A lot of the NLP papers I cover on this blog take a scaling approach to improving performance, in line with recent trends in research. Interestingly, this paper takes the opposite approach and poses the question How far can we get with a single GPU in just one day?. As a point of comparison, the authors pose the original BERT paper and its later derivatives where the overarching goal is to compete with the downstream ability of BERT particularly on the GLUE benchmark.

Dataset

Instead of limiting themselves to the original dataset used in BERT the authors use a recent dump of wikipedia combined with the english bookcorpus, opening up for improvements in data curation and quality. They choose WordPiece as tokenizer with a vocabulary size of 2^15 = 32768 after finding that anything smaller resulted in worse performance while larger were not reliably better. The raw tokenized data was then sampled into random sequences of length 128.

Scaling down?

The clearest way of scaling down training is by limiting the capacity of the model. However, the authors present experiments showing that varying transformer type and size only has minimal effects on the final loss. While models with a larger capacity learn more efficiently with their MLM loss decreasing faster on a per-gradient basis, smaller architectures make up for their slow training by throughputting more data. Now, one might imagine that this poses a problem, the authors have shown that changes in transformer size and types have little to no effect on gains. But, because per-gradient efficiency remains nearly constant across models of the same size they can instead focus on optimizations that speed up gradient computation.
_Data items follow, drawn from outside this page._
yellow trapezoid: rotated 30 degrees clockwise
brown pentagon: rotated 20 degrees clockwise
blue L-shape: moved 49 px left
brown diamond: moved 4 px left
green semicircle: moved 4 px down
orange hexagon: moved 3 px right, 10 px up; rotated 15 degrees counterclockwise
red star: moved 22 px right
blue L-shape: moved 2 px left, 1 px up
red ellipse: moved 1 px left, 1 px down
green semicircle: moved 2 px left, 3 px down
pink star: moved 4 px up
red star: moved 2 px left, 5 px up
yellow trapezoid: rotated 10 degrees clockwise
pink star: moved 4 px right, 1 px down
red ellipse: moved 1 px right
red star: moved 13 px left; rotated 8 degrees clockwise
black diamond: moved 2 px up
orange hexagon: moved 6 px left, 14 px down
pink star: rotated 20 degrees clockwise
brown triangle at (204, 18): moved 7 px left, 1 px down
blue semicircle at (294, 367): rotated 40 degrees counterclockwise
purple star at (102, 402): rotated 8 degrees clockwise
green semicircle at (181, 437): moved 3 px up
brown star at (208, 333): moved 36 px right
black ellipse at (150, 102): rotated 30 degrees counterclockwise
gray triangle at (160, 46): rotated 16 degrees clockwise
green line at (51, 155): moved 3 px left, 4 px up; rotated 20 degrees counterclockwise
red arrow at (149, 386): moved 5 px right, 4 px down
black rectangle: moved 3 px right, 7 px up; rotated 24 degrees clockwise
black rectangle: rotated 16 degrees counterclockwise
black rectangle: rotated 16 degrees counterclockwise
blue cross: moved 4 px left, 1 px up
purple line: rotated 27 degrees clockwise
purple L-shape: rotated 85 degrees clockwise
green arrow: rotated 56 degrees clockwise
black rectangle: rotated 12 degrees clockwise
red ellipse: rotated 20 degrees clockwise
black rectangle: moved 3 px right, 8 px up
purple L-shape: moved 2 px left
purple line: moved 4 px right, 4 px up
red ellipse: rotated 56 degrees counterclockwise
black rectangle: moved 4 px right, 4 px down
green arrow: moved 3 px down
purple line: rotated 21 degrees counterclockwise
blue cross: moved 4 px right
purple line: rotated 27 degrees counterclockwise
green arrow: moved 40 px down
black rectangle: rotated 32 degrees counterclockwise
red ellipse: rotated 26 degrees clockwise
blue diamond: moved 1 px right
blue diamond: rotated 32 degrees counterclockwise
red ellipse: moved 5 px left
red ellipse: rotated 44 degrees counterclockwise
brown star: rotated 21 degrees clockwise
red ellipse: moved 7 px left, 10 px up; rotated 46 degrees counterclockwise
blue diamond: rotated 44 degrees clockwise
Architectural Optimizations

The proposed architectural changes fall into the gradient speed up category. Below, I list the most interesting modifications and describe them shortly.

Attention Block
All Query, Key and Value biases are removed exploiting the scaling laws by removing layers of computation. Multi-head self-attention is a costly operation but the authors find that they are ultimately worth the cost and keep all 12 heads. Efficient transformers have seen a lot of research work, but due to the limited sequence length the authors see no real gain in implementing mechanisms such as FLASH attention, Fourier attention, rotary embeddings etc.

Feedforward Block
The original block is largely unchanged. They observe no benefit from changing activation function to the likes of e.g GELU but just as in the attention block the removal of all linear layer biases leverages the scaling law by accelerating gradient computation without noticeable changes to the model size.

Layer Structure Recent years have shown that pre-normalization with Layer Norms is more beneficial then post. The key of these layers seems to be stabilized training, enabling of larger learning rates and reduced warmup.

Training Setup Optimizations

The original BERT setup doesn't perform well in a cramming setup. Therefor the authors propose a few changes to the training.

Optimizer They keep AdamW as their optimizer after finding no benefit to first-order adaptive optimizers or higher-order optimizers.

Dropout In the cramming setup, training data is large compared to the compute as opposed to the opposite in BERTs setup. Due to the single epoch schedule, overfitting is not possible and because dropout effectively reduces the number of gradient updates seen by each parameter this layer is dropped by the authors.

Dataset Optimizations

Four different datasets are considered each of which get their own vocabulary generated from WordPiece. To improve the data the authors first attempt deduplication, but find it not to improve overall performance. Next, they filter data which doesn't compress well in the tokenizer and find that this results in measurable improvements. Finally, empirical test show that a vocabulary size improves performance up to around 32k.

Results

The results from this cramming setup are impressive as they almost match those of the fully-pretrained BERT-base. The authors find that about two percentage points where gained in average GLUE score through architectural changes, one percentage point from data changes and half a percentage point from training modifications.